DATA FOR PROCESSING section start

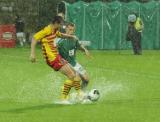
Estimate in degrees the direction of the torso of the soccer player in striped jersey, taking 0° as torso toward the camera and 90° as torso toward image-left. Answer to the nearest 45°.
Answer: approximately 270°

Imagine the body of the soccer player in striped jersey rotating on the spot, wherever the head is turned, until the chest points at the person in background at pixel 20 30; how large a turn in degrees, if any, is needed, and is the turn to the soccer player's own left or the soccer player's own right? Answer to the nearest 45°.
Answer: approximately 90° to the soccer player's own left

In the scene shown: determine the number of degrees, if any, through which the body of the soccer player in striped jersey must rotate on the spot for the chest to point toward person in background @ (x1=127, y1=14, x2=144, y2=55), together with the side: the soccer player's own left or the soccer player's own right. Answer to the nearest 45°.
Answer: approximately 90° to the soccer player's own left

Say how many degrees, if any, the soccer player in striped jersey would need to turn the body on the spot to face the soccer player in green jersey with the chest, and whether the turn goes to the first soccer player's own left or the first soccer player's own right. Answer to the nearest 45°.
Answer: approximately 45° to the first soccer player's own left
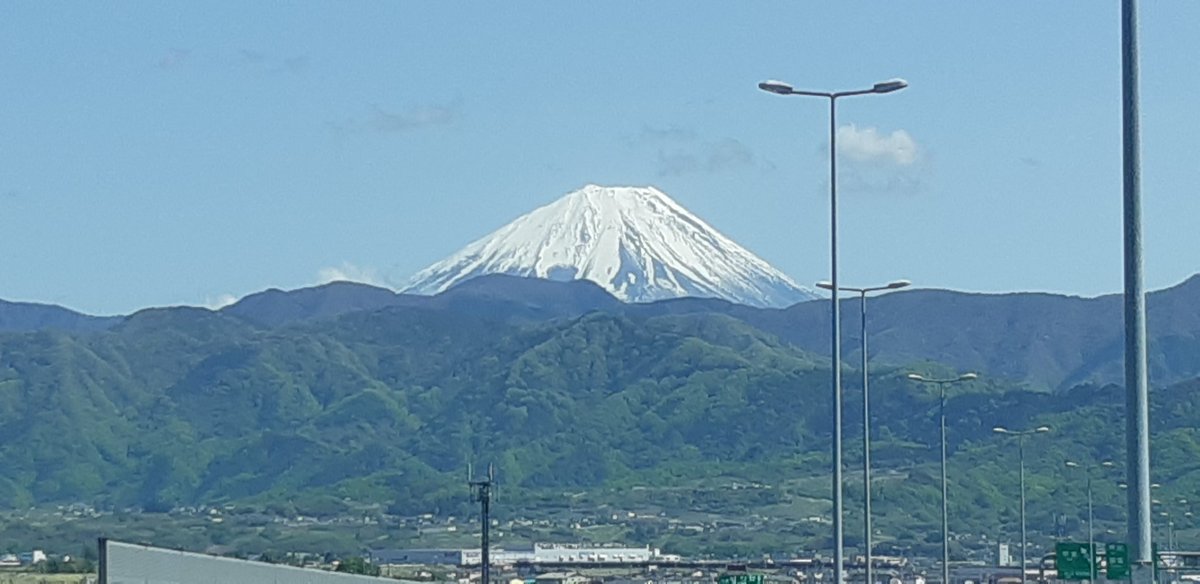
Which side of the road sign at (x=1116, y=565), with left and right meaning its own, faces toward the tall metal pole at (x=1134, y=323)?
front

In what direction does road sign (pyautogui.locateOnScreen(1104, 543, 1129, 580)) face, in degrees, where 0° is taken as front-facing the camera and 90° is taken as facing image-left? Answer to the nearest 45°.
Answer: approximately 0°
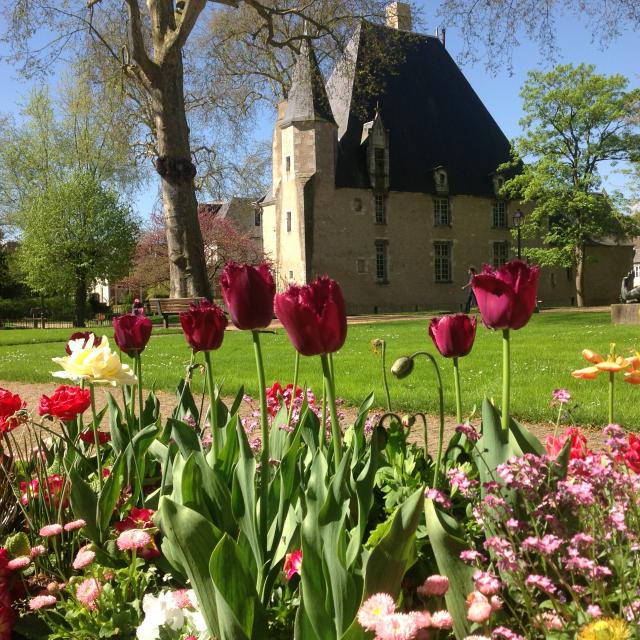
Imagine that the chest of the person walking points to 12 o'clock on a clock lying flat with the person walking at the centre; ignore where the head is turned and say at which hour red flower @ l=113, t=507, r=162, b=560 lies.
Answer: The red flower is roughly at 9 o'clock from the person walking.

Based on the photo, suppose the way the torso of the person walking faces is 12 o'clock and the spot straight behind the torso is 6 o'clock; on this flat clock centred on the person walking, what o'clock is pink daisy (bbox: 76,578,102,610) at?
The pink daisy is roughly at 9 o'clock from the person walking.

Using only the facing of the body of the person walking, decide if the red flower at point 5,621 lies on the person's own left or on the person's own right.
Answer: on the person's own left

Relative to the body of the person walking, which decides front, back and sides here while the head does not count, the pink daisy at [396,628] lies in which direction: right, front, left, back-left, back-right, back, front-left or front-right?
left

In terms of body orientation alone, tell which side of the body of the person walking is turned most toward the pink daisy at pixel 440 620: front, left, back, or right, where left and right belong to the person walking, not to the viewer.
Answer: left

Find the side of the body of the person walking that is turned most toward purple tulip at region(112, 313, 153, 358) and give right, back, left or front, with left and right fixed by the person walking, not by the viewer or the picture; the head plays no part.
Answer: left

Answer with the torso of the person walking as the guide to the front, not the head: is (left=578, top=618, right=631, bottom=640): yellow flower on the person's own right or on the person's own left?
on the person's own left

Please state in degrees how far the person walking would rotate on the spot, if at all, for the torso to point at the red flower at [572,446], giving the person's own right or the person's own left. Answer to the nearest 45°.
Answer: approximately 90° to the person's own left

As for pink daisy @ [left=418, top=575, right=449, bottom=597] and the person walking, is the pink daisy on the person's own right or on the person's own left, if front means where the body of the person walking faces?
on the person's own left

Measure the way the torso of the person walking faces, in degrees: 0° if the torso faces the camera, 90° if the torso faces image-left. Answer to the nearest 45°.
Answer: approximately 90°

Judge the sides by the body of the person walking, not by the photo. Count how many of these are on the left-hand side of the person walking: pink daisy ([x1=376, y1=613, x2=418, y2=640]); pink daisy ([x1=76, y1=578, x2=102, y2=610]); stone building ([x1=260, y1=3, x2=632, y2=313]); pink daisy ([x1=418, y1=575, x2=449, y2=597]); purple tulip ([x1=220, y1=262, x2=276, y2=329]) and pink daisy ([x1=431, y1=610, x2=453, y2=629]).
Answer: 5
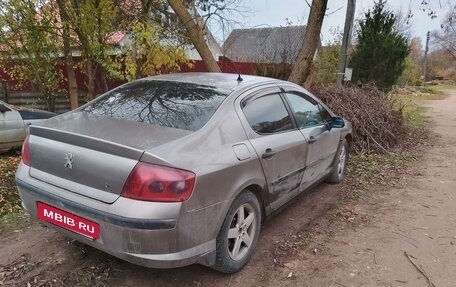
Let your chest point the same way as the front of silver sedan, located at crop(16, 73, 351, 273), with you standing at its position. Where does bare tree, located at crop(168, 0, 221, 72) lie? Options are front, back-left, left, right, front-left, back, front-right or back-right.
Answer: front-left

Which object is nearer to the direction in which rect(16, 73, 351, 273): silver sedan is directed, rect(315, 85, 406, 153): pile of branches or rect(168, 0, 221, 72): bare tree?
the pile of branches

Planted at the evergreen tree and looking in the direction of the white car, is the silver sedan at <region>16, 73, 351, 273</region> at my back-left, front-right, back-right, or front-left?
front-left

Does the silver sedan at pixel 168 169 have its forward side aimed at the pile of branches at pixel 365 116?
yes

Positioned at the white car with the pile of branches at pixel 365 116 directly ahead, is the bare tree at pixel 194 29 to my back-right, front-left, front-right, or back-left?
front-left

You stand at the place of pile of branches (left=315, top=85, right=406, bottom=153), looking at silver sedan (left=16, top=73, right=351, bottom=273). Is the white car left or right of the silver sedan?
right

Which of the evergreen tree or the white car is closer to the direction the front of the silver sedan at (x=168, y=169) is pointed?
the evergreen tree

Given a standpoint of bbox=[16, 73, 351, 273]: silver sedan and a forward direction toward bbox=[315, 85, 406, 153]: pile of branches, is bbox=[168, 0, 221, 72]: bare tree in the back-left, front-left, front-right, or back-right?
front-left

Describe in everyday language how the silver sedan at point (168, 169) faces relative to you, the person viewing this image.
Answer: facing away from the viewer and to the right of the viewer

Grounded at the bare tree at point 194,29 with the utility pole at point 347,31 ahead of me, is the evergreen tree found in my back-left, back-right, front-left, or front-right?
front-left

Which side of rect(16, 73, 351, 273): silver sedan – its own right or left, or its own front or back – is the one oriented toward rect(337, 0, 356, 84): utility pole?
front

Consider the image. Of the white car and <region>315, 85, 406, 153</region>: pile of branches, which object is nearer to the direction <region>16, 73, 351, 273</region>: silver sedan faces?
the pile of branches

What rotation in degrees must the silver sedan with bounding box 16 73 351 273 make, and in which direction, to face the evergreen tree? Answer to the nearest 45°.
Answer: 0° — it already faces it

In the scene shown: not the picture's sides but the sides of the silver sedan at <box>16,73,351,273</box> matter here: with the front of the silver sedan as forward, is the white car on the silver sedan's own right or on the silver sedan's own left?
on the silver sedan's own left
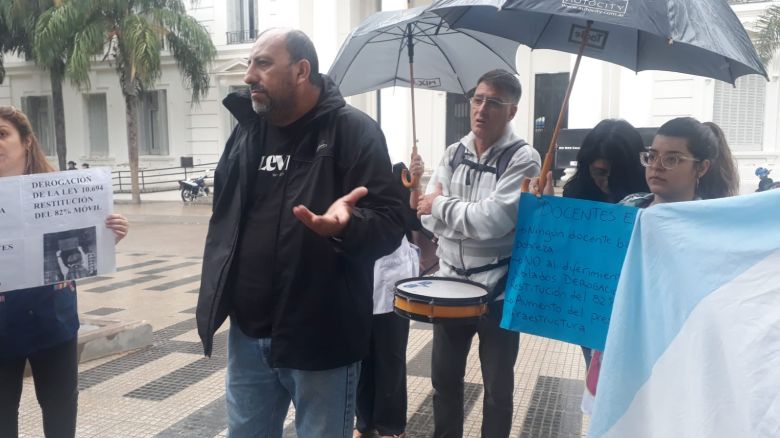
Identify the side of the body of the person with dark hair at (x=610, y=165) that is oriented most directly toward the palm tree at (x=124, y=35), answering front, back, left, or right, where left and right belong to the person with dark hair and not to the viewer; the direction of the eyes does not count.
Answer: right

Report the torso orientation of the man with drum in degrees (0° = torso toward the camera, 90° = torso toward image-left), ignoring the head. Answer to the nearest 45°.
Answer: approximately 45°

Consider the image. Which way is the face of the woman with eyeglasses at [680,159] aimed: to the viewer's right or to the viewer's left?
to the viewer's left

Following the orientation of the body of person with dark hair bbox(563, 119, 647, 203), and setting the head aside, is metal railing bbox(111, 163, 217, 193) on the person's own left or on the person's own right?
on the person's own right

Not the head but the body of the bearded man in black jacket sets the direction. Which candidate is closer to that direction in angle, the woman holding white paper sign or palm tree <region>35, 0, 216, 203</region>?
the woman holding white paper sign

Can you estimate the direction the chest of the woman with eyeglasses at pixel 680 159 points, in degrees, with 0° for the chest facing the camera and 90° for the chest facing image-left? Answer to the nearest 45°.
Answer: approximately 45°

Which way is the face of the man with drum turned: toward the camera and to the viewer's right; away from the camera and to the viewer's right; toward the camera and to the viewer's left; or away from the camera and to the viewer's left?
toward the camera and to the viewer's left

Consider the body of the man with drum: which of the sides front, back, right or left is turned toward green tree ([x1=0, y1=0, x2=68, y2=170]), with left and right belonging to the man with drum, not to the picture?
right

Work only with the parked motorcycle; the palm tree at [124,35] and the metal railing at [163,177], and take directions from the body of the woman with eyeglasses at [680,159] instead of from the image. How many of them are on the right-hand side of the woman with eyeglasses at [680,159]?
3
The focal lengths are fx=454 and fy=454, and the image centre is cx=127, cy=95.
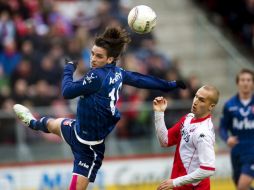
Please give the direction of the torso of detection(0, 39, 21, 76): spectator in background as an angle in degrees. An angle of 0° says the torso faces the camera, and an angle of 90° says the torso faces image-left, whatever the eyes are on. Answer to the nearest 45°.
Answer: approximately 0°

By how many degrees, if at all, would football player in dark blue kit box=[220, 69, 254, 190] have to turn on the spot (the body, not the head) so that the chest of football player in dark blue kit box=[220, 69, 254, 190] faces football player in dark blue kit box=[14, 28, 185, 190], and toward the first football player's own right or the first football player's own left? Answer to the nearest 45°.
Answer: approximately 45° to the first football player's own right

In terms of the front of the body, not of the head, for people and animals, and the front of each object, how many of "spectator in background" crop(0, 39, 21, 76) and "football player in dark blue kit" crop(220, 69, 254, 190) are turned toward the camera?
2

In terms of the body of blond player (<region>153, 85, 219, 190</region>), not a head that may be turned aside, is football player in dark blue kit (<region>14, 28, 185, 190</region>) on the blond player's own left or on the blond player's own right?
on the blond player's own right

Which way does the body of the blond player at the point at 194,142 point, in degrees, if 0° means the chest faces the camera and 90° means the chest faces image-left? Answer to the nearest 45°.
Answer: approximately 45°

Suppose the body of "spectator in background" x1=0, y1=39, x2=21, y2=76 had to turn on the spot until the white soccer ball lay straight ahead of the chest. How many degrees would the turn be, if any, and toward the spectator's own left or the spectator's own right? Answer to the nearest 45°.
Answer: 0° — they already face it
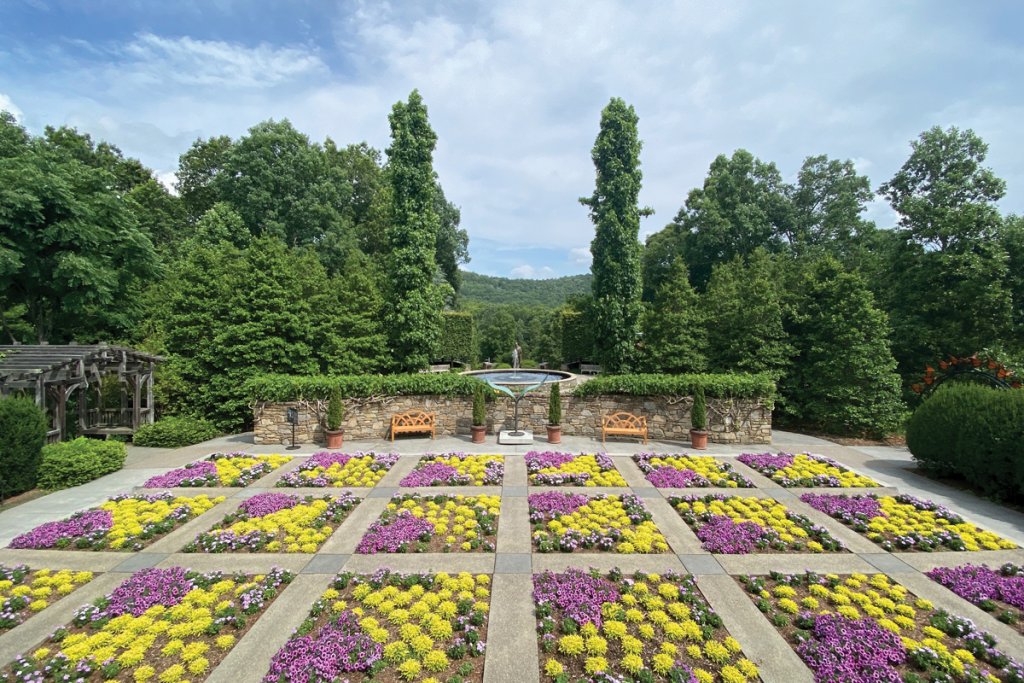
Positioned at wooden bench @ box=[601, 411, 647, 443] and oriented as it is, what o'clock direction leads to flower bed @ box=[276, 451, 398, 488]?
The flower bed is roughly at 2 o'clock from the wooden bench.

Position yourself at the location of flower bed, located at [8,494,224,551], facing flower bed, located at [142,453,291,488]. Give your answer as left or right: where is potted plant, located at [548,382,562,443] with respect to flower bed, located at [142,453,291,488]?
right

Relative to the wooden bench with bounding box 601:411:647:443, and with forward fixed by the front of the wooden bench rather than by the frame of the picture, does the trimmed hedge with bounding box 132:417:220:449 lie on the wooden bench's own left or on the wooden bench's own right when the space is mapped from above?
on the wooden bench's own right

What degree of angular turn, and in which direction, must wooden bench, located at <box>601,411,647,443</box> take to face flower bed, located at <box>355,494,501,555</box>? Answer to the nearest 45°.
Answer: approximately 45° to its right

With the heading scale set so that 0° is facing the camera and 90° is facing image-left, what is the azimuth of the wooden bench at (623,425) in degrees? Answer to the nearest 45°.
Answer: approximately 0°

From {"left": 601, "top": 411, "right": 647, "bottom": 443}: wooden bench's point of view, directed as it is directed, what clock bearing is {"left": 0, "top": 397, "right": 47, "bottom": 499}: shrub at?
The shrub is roughly at 2 o'clock from the wooden bench.

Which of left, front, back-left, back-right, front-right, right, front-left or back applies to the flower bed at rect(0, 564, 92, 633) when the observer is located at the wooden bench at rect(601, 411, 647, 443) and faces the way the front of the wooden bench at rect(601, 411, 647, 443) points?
front-right

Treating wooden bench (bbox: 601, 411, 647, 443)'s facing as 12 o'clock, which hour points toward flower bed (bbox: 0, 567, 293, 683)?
The flower bed is roughly at 1 o'clock from the wooden bench.

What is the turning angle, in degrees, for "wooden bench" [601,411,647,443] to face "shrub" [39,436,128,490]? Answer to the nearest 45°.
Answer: approximately 45° to its right

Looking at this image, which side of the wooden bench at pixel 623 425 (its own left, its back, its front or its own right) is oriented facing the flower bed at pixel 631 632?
front

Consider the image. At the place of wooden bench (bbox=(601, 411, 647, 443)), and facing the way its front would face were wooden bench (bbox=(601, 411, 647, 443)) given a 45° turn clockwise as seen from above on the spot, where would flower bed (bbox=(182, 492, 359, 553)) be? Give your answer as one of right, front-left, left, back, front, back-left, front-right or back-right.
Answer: front
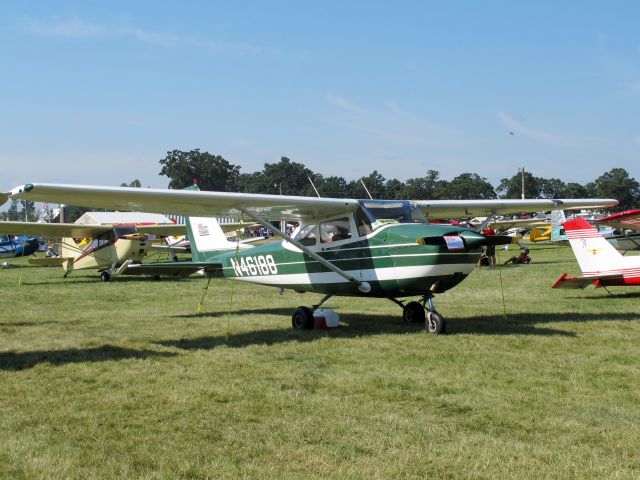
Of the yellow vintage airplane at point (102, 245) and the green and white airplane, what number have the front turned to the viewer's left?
0

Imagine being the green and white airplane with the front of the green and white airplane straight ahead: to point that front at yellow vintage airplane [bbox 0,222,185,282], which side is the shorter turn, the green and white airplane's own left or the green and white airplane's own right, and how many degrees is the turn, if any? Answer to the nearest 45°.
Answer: approximately 180°

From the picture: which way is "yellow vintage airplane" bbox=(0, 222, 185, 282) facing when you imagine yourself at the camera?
facing the viewer and to the right of the viewer

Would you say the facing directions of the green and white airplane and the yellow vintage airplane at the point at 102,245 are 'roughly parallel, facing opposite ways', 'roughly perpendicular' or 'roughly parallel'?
roughly parallel

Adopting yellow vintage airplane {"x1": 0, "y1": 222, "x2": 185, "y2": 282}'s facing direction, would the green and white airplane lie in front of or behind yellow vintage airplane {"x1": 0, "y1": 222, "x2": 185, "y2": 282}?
in front

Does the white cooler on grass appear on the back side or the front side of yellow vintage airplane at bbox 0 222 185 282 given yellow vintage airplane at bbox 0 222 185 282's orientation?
on the front side
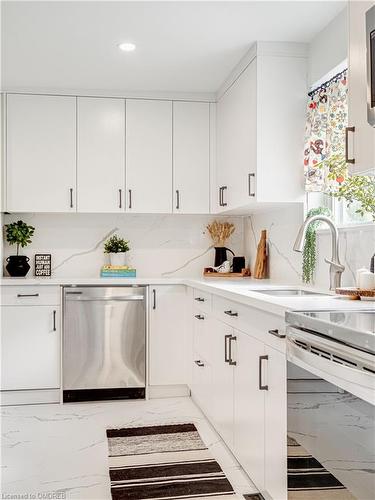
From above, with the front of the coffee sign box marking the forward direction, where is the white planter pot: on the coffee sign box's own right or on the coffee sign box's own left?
on the coffee sign box's own left

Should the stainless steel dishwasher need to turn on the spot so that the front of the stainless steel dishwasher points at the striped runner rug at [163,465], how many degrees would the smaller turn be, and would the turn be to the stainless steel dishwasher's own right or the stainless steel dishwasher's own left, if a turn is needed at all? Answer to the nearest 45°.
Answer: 0° — it already faces it

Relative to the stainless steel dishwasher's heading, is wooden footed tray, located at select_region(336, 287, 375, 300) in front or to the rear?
in front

DATA FOR PROCESSING section end

- [THE PROBLEM]: Switch "pink daisy" to "pink blossom" and write out everything from the line containing "In terms of body" down to the line containing "Answer: front-left", with all else unchanged. Leave the pictures out of your answer.

- [REPLY]:
In terms of body orientation alone, tell which side of the body of the person walking is turned most toward the pink blossom at pixel 440 620: front, left, back, or right, where left and right belong to the person walking, not to the viewer.
Answer: left

Find the side of the body of the person walking that is turned most toward purple tulip at region(112, 313, 153, 358) and give right, back, left or front, with left and right fixed by the person walking, not by the viewer or the picture; the head plays no part.
Answer: left

Answer with the torso of the person walking as the guide to the front, not the head: is (left=578, top=618, right=631, bottom=640): yellow flower on the person's own right or on the person's own left?
on the person's own left

Please state in degrees how far the person walking would rotate on the spot, if at all, for the torso to point at the red flower at [572,446], giving the person's own right or the person's own left. Answer to the nearest 45°.
Answer: approximately 90° to the person's own left

As for pink blossom @ [left=418, top=575, right=449, bottom=597] and the person walking, is the pink blossom on the person's own right or on the person's own left, if front means where the body of the person walking faces?
on the person's own left

Measure the way the torso of the person walking faces, in degrees: 0° if the torso faces the camera, 90° if the torso faces image-left. Answer to the nearest 45°.
Answer: approximately 90°

Judge the sides by the body of the person walking, not by the photo. Count how many of these are on the left-hand side of the person walking: pink blossom ([x1=376, y1=613, x2=418, y2=640]); pink blossom ([x1=76, y1=578, x2=102, y2=610]); stone building ([x1=260, y1=3, x2=632, y2=313]); pink blossom ([x1=418, y1=575, x2=449, y2=597]); purple tulip ([x1=220, y1=262, x2=276, y2=329]) and pink blossom ([x1=431, y1=610, x2=453, y2=629]).
Answer: 5
Let your chest point the same way as the front of silver sedan, located at crop(16, 73, 351, 273), with you standing at its position. Where does bare tree, located at crop(168, 0, 221, 72) lie? Options are front, back-left, left, right, front-left, back, front-right or back-right.
Answer: front-left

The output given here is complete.